__Problem details__: An exact transcript of every entry is required, without any of the pictures.

[Collected data]
------------------------------------------------
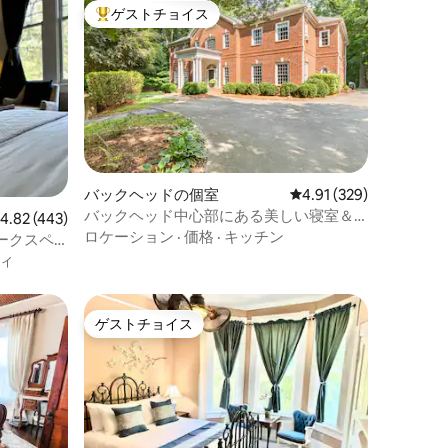
ゲストチョイス
大好評のゲストチョイスです。
バックヘッドの個室
レビュー329件、5つ星
4.91 (329)
バックヘッド中心部にある美しい寝室＆
レビュー443件、5つ星中4.82つ星の平均評価
4.82 (443)
バスルーム
ロケーション
·
価格
·
キッチン
ークスペ
ルーム
ィ
ゲストチョイス
ゲストチョイス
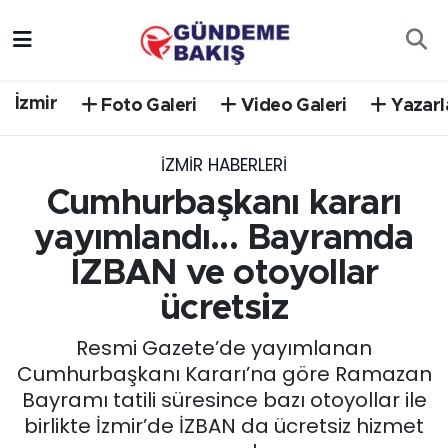
Ankara
Nöbetçi Eczaneler
İzmir
Foto Galeri
Video Galeri
Yazarl
Bilim Teknoloji
Hava Durumu
İZMIR HABERLERI
DÜNYA
Trafik Durumu
Cumhurbaşkanı kararı
EGE
Süper Lig Puan Durumu ve Fikstür
yayımlandı... Bayramda
İZBAN ve otoyollar
EĞİTİM
Tüm Manşetler
ücretsiz
EKONOMİ
Son Dakika Haberleri
Resmi Gazete’de yayımlanan
Cumhurbaşkanı Kararı’na göre Ramazan
English News
Haber Arşivi
Bayramı tatili süresince bazı otoyollar ile
birlikte İzmir’de İZBAN da ücretsiz hizmet
GÜNCEL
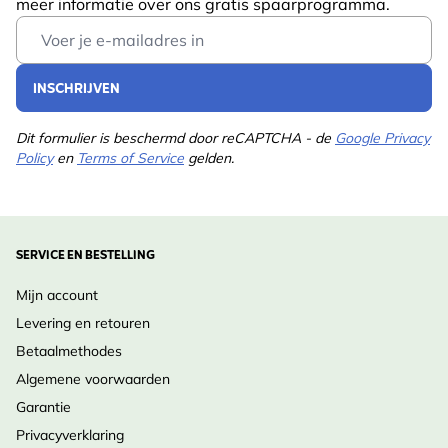
meer informatie over ons gratis spaarprogramma.
Email Address
INSCHRIJVEN
Dit formulier is beschermd door reCAPTCHA - de
Google Privacy
Policy
en
Terms of Service
gelden.
SERVICE EN BESTELLING
Mijn account
Levering en retouren
Betaalmethodes
Algemene voorwaarden
Garantie
Privacyverklaring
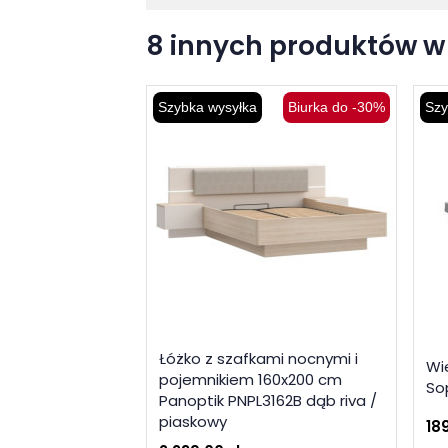
8 innych produktów w 
Szybka wysyłka
Biurka do -30%
Szy
Łóżko z szafkami nocnymi i
Wi
pojemnikiem 160x200 cm
So
Panoptik PNPL3162B dąb riva /
piaskowy
189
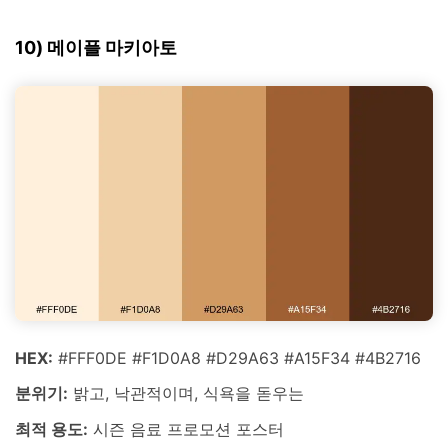
10) 메이플 마키아토
HEX:
#FFF0DE #F1D0A8 #D29A63 #A15F34 #4B2716
분위기:
밝고, 낙관적이며, 식욕을 돋우는
최적 용도:
시즌 음료 프로모션 포스터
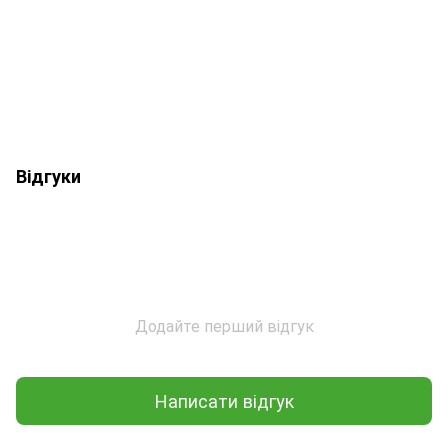
Відгуки
Додайте перший відгук
Написати відгук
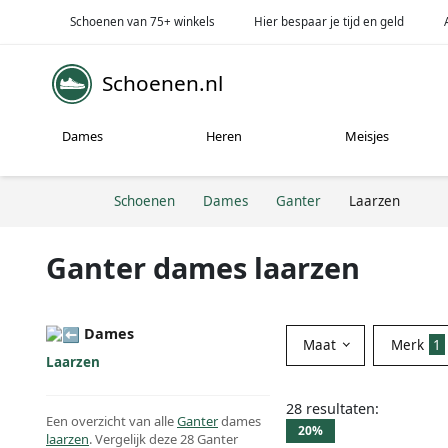
Schoenen van 75+ winkels
Hier bespaar je tijd en geld
Schoenen.nl
Dames
Heren
Meisjes
Schoenen
Dames
Ganter
Laarzen
Ganter dames laarzen
Dames
Maat
Merk
1
Laarzen
28 resultaten:
Een overzicht van alle
Ganter
dames
20%
laarzen
. Vergelijk deze 28 Ganter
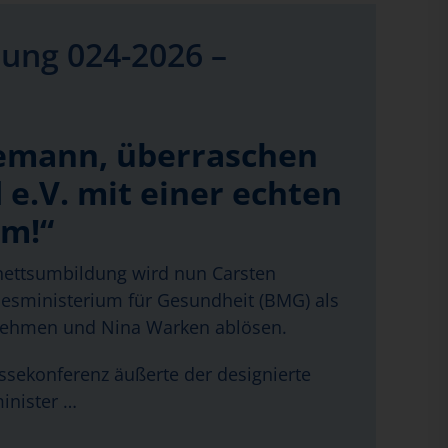
ung 024-2026 –
emann, überraschen
 e.V. mit einer echten
rm!“
ettsumbildung wird nun Carsten
sministerium für Gesundheit (BMG) als
nehmen und Nina Warken ablösen.
essekonferenz äußerte der designierte
inister …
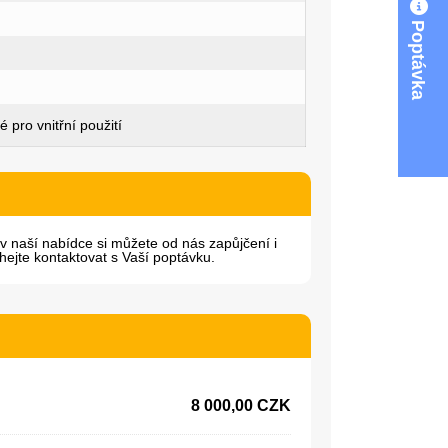
Poptávka
 pro vnitřní použití
 v naší nabídce si můžete od nás zapůjčení i
hejte kontaktovat s Vaší poptávku.
8 000,00 CZK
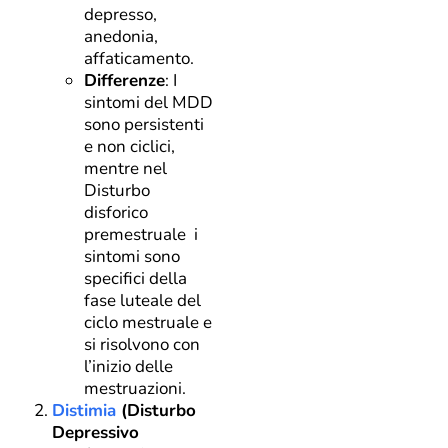
depresso,
anedonia,
affaticamento.
Differenze
: I
sintomi del MDD
sono persistenti
e non ciclici,
mentre nel
Disturbo
disforico
premestruale i
sintomi sono
specifici della
fase luteale del
ciclo mestruale e
si risolvono con
l’inizio delle
mestruazioni.
Distimia
(Disturbo
Depressivo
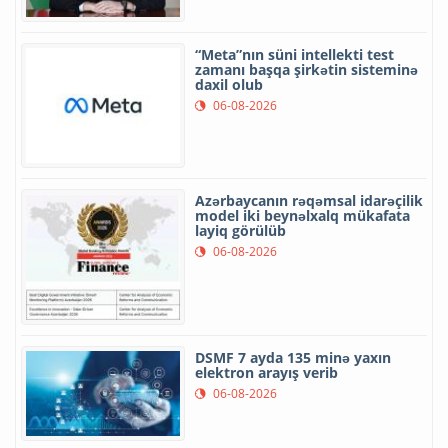
“Meta”nın süni intellekti test
zamanı başqa şirkətin sisteminə
daxil olub
06-08-2026
Azərbaycanın rəqəmsal idarəçilik
model iki beynəlxalq mükafata
layiq görülüb
06-08-2026
DSMF 7 ayda 135 minə yaxın
elektron arayış verib
06-08-2026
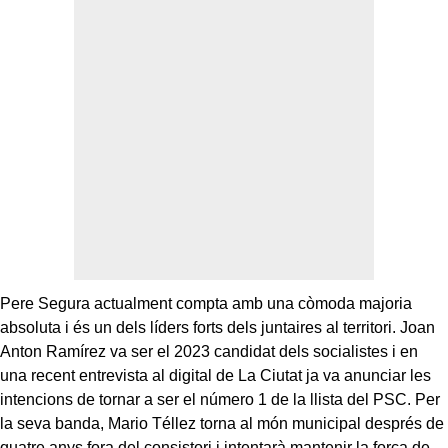
Pere Segura actualment compta amb una còmoda majoria
absoluta i és un dels líders forts dels juntaires al territori. Joan
Anton Ramírez va ser el 2023 candidat dels socialistes i en
una recent entrevista al digital de La Ciutat ja va anunciar les
intencions de tornar a ser el número 1 de la llista del PSC. Per
la seva banda, Mario Téllez torna al món municipal després de
quatre anys fora del consistori i intentarà mantenir la força de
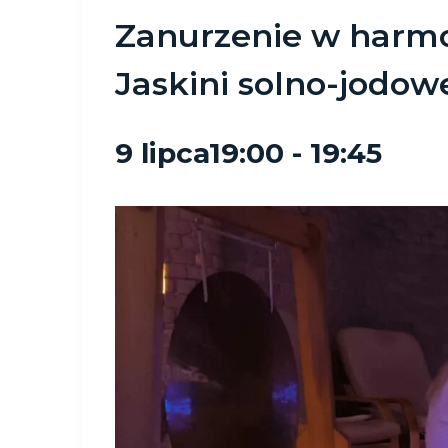
Zanurzenie w harmon
Jaskini solno-jodow
9 lipca19:00
-
19:45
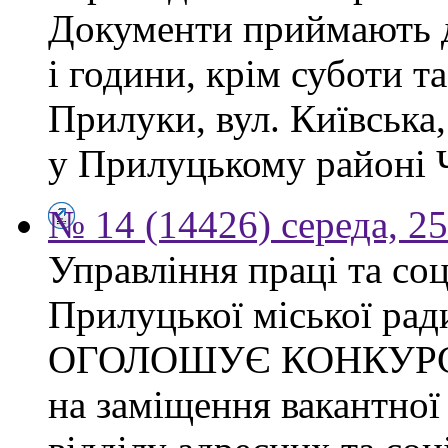
Документи приймають до
і години, крім суботи та
Прилуки, вул. Київська
у Прилуцькому районі Ч
№ 14 (14426) середа, 2
Управління праці та со
Прилуцької міської рад
ОГОЛОШУЄ КОНКУР
на заміщення вакантної 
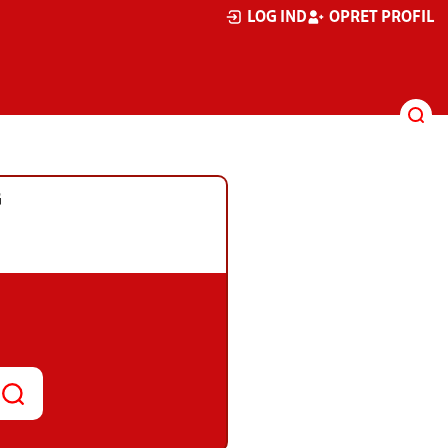
LOG IND
OPRET PROFIL
G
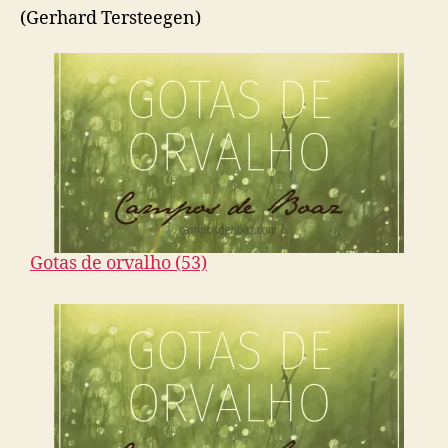
(Gerhard Tersteegen)
Gotas de orvalho (53)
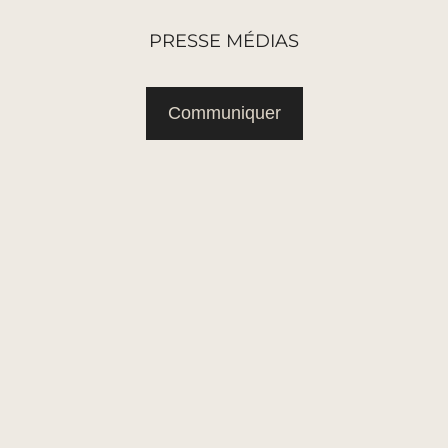
PRESSE MÉDIAS
Communiquer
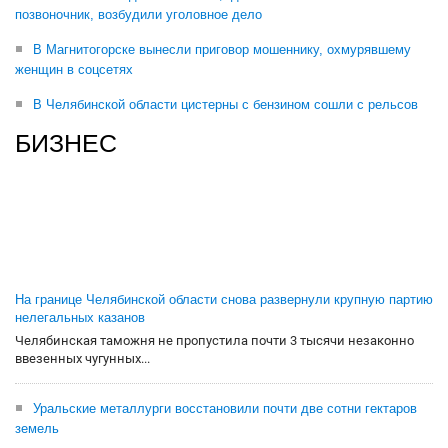
позвоночник, возбудили уголовное дело
В Магнитогорске вынесли приговор мошеннику, охмурявшему
женщин в соцсетях
В Челябинской области цистерны с бензином сошли с рельсов
БИЗНЕС
На границе Челябинской области снова развернули крупную партию
нелегальных казанов
Челябинская таможня не пропустила почти 3 тысячи незаконно
ввезенных чугунных...
Уральские металлурги восстановили почти две сотни гектаров
земель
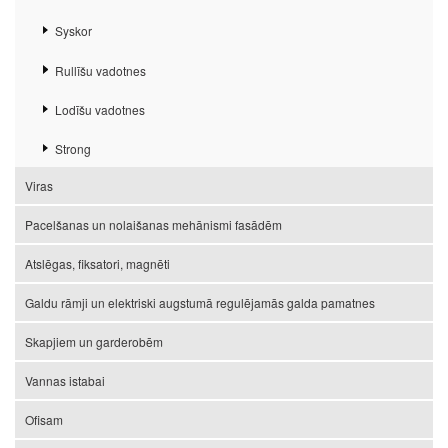
Syskor
Rullīšu vadotnes
Lodīšu vadotnes
Strong
Viras
Pacelšanas un nolaišanas mehānismi fasādēm
Atslēgas, fiksatori, magnēti
Galdu rāmji un elektriski augstumā regulējamās galda pamatnes
Skapjiem un garderobēm
Vannas istabai
Ofisam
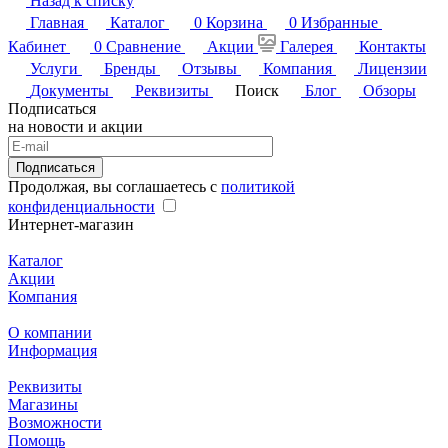
Назад к списку
Главная
Каталог
0
Корзина
0
Избранные
Кабинет
0
Сравнение
Акции
Галерея
Контакты
Услуги
Бренды
Отзывы
Компания
Лицензии
Документы
Реквизиты
Поиск
Блог
Обзоры
Подписаться
на новости и акции
Подписаться
Продолжая, вы соглашаетесь с
политикой
конфиденциальности
Интернет-магазин
Каталог
Акции
Компания
О компании
Информация
Реквизиты
Магазины
Возможности
Помощь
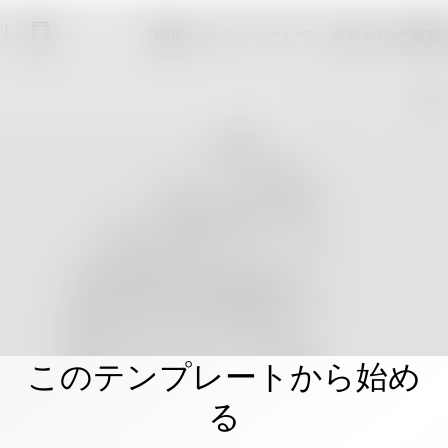
「編集」をクリックして、自分だけの素敵
このテンプレートから始め
る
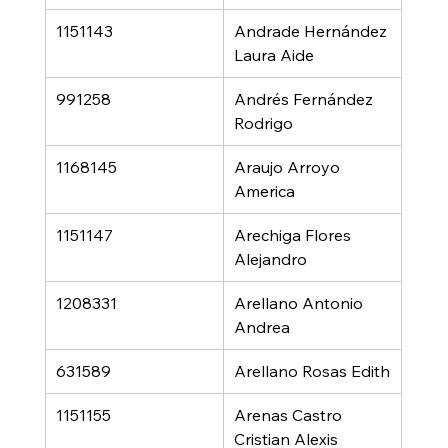
1151143
Andrade Hernández 
Laura Aide
991258
Andrés Fernández 
Rodrigo
1168145
Araujo Arroyo 
America
1151147
Arechiga Flores 
Alejandro
1208331
Arellano Antonio 
Andrea
631589
Arellano Rosas Edith
1151155
Arenas Castro 
Cristian Alexis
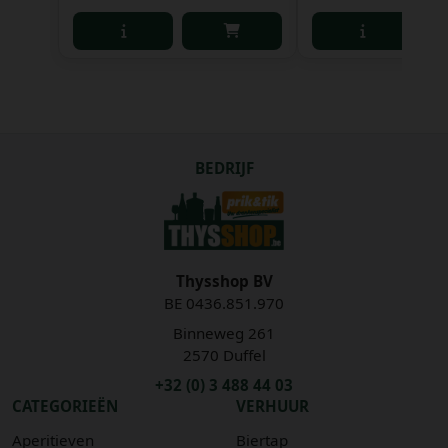
BEDRIJF
Thysshop BV
BE 0436.851.970
Binneweg 261
2570 Duffel
+32 (0) 3 488 44 03
CATEGORIEËN
VERHUUR
Aperitieven
Biertap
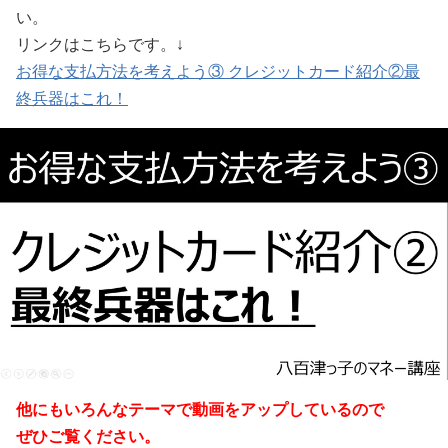
い。
リンクはこちらです。↓
お得な支払方法を考えよう③ クレジットカード紹介②最
終兵器はこれ！
他にもいろんなテーマで動画をアップしているので
ぜひご覧ください。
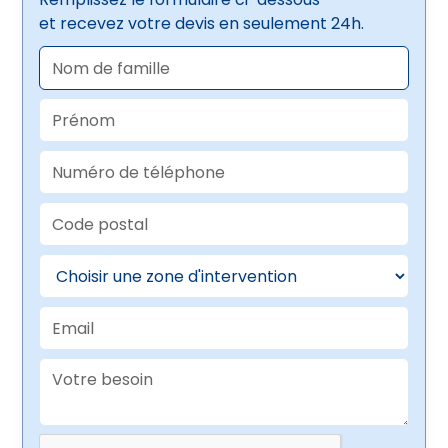
et recevez votre devis en seulement 24h.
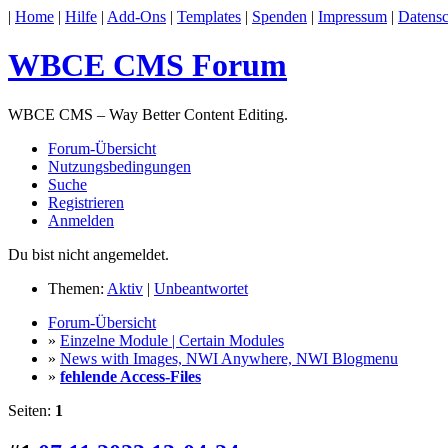
|
Home
|
Hilfe
|
Add-Ons
|
Templates
|
Spenden
|
Impressum
|
Datensc
WBCE CMS Forum
WBCE CMS – Way Better Content Editing.
Forum-Übersicht
Nutzungsbedingungen
Suche
Registrieren
Anmelden
Du bist nicht angemeldet.
Themen:
Aktiv
|
Unbeantwortet
Forum-Übersicht
»
Einzelne Module | Certain Modules
»
News with Images, NWI Anywhere, NWI Blogmenu
»
fehlende Access-Files
Seiten:
1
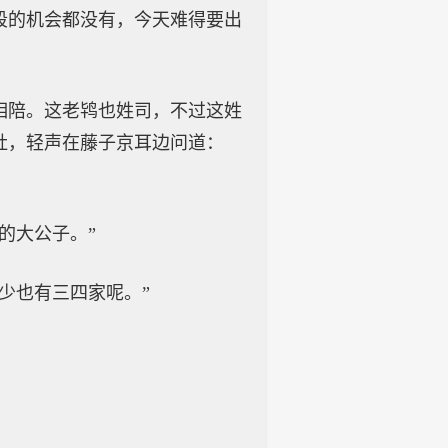
段的机会都没有，今天难得要出
相陪。这老鸨也姓司，不过这姓
肚，轻声在藤子京耳边问道：
的大公子。”
少也有三四家呢。”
------------------------------------------------
__Exercise result__:
ゲストチョイス
大好評のゲストチョイスです。
バックヘッドの個室
レビュー329件、5つ星
4.91 (329)
バックヘッド中心部にある美しい寝室＆
レビュー443件、5つ星中4.82つ星の平均評価
4.82 (443)
バスルーム
ロケーション
·
価格
·
キッチン
ークスペ
ルーム
ィ
ゲストチョイス
ゲストチョイス
Ankara
Nöbetçi Eczaneler
İzmir
Foto Galeri
Video Galeri
Yazarl
Bilim Teknoloji
Hava Durumu
İZMIR HABERLERI
DÜNYA
Trafik Durumu
Cumhurbaşkanı kararı
EGE
Süper Lig Puan Durumu ve Fikstür
yayımlandı... Bayramda
İZBAN ve otoyollar
EĞİTİM
Tüm Manşetler
ücretsiz
EKONOMİ
Son Dakika Haberleri
Resmi Gazete’de yayımlanan
Cumhurbaşkanı Kararı’na göre Ramazan
English News
Haber Arşivi
Bayramı tatili süresince bazı otoyollar ile
birlikte İzmir’de İZBAN da ücretsiz hizmet
GÜNCEL
meer informatie over ons gratis spaarprogramma.
Email Address
INSCHRIJVEN
Dit formulier is beschermd door reCAPTCHA - de
Google Privacy
Policy
en
Terms of Service
gelden.
SERVICE EN BESTELLING
Mijn account
Levering en retouren
Betaalmethodes
Algemene voorwaarden
Garantie
Privacyverklaring
8 innych produktów w 
Szybka wysyłka
Biurka do -30%
Szy
Łóżko z szafkami nocnymi i
Wi
pojemnikiem 160x200 cm
So
Panoptik PNPL3162B dąb riva /
piaskowy
189
10) 메이플 마키아토
HEX:
#FFF0DE #F1D0A8 #D29A63 #A15F34 #4B2716
분위기:
밝고, 낙관적이며, 식욕을 돋우는
최적 용도:
시즌 음료 프로모션 포스터
Відгуки
Додайте перший відгук
Написати відгук
Schoenen van 75+ winkels
Hier bespaar je tijd en geld
Schoenen.nl
Dames
Heren
Meisjes
Schoenen
Dames
Ganter
Laarzen
Ganter dames laarzen
Dames
Maat
Merk
1
Laarzen
28 resultaten:
Een overzicht van alle
Ganter
dames
20%
laarzen
. Vergelijk deze 28 Ganter
ung 024-2026 –
emann, überraschen
 e.V. mit einer echten
rm!“
ettsumbildung wird nun Carsten
sministerium für Gesundheit (BMG) als
nehmen und Nina Warken ablösen.
essekonferenz äußerte der designierte
inister …
Poptávka
 pro vnitřní použití
 v naší nabídce si můžete od nás zapůjčení i
hejte kontaktovat s Vaší poptávku.
8 000,00 CZK
depresso,
anedonia,
affaticamento.
Differenze
: I
sintomi del MDD
sono persistenti
e non ciclici,
mentre nel
Disturbo
disforico
premestruale i
sintomi sono
specifici della
fase luteale del
ciclo mestruale e
si risolvono con
l’inizio delle
mestruazioni.
Distimia
(Disturbo
Depressivo
“Meta”nın süni intellekti test
zamanı başqa şirkətin sisteminə
daxil olub
06-08-2026
Azərbaycanın rəqəmsal idarəçilik
model iki beynəlxalq mükafata
layiq görülüb
06-08-2026
DSMF 7 ayda 135 minə yaxın
elektron arayış verib
06-08-2026
Pere Segura actualment compta amb una còmoda majoria
absoluta i és un dels líders forts dels juntaires al territori. Joan
Anton Ramírez va ser el 2023 candidat dels socialistes i en
una recent entrevista al digital de La Ciutat ja va anunciar les
intencions de tornar a ser el número 1 de la llista del PSC. Per
la seva banda, Mario Téllez torna al món municipal després de
quatre anys fora del consistori i intentarà mantenir la força de
Zanurzenie w harmon
Jaskini solno-jodow
9 lipca19:00
-
19:45
Документи приймають до
і години, крім суботи та
Прилуки, вул. Київська
у Прилуцькому районі Ч
№ 14 (14426) середа, 2
Управління праці та со
Прилуцької міської рад
ОГОЛОШУЄ КОНКУР
на заміщення вакантної 
LOG IND
OPRET PROFIL
G
(Gerhard Tersteegen)
Gotas de orvalho (53)
PRESSE MÉDIAS
Communiquer
позвоночник, возбудили уголовное дело
В Магнитогорске вынесли приговор мошеннику, охмурявшему
женщин в соцсетях
В Челябинской области цистерны с бензином сошли с рельсов
БИЗНЕС
На границе Челябинской области снова развернули крупную партию
нелегальных казанов
Челябинская таможня не пропустила почти 3 тысячи незаконно
ввезенных чугунных...
Уральские металлурги восстановили почти две сотни гектаров
земель
Syskor
Rullīšu vadotnes
Lodīšu vadotnes
Strong
Viras
Pacelšanas un nolaišanas mehānismi fasādēm
Atslēgas, fiksatori, magnēti
Galdu rāmji un elektriski augstumā regulējamās galda pamatnes
Skapjiem un garderobēm
Vannas istabai
Ofisam
Назад к списку
Главная
Каталог
0
Корзина
0
Избранные
Кабинет
0
Сравнение
Акции
Галерея
Контакты
Услуги
Бренды
Отзывы
Компания
Лицензии
Документы
Реквизиты
Поиск
Блог
Обзоры
Подписаться
на новости и акции
Подписаться
Продолжая, вы соглашаетесь с
политикой
конфиденциальности
Интернет-магазин
Каталог
Акции
Компания
О компании
Информация
Реквизиты
Магазины
Возможности
Помощь
「編集」をクリックして、自分だけの素敵
このテンプレートから始め
る
1151143
Andrade Hernández 
Laura Aide
991258
Andrés Fernández 
Rodrigo
1168145
Araujo Arroyo 
America
1151147
Arechiga Flores 
Alejandro
1208331
Arellano Antonio 
Andrea
631589
Arellano Rosas Edith
1151155
Arenas Castro 
Cristian Alexis
BEDRIJF
Thysshop BV
BE 0436.851.970
Binneweg 261
2570 Duffel
+32 (0) 3 488 44 03
CATEGORIEËN
VERHUUR
Aperitieven
Biertap
い。
リンクはこちらです。↓
お得な支払方法を考えよう③ クレジットカード紹介②最
終兵器はこれ！
他にもいろんなテーマで動画をアップしているので
ぜひご覧ください。
et recevez votre devis en seulement 24h.
|
Home
|
Hilfe
|
Add-Ons
|
Templates
|
Spenden
|
Impressum
|
Datensc
WBCE CMS Forum
WBCE CMS – Way Better Content Editing.
Forum-Übersicht
Nutzungsbedingungen
Suche
Registrieren
Anmelden
Du bist nicht angemeldet.
Themen:
Aktiv
|
Unbeantwortet
Forum-Übersicht
»
Einzelne Module | Certain Modules
»
News with Images, NWI Anywhere, NWI Blogmenu
»
fehlende Access-Files
Seiten:
1
段的机会都没有，今天难得要出
相陪。这老鸨也姓司，不过这姓
肚，轻声在藤子京耳边问道：
的大公子。”
少也有三四家呢。”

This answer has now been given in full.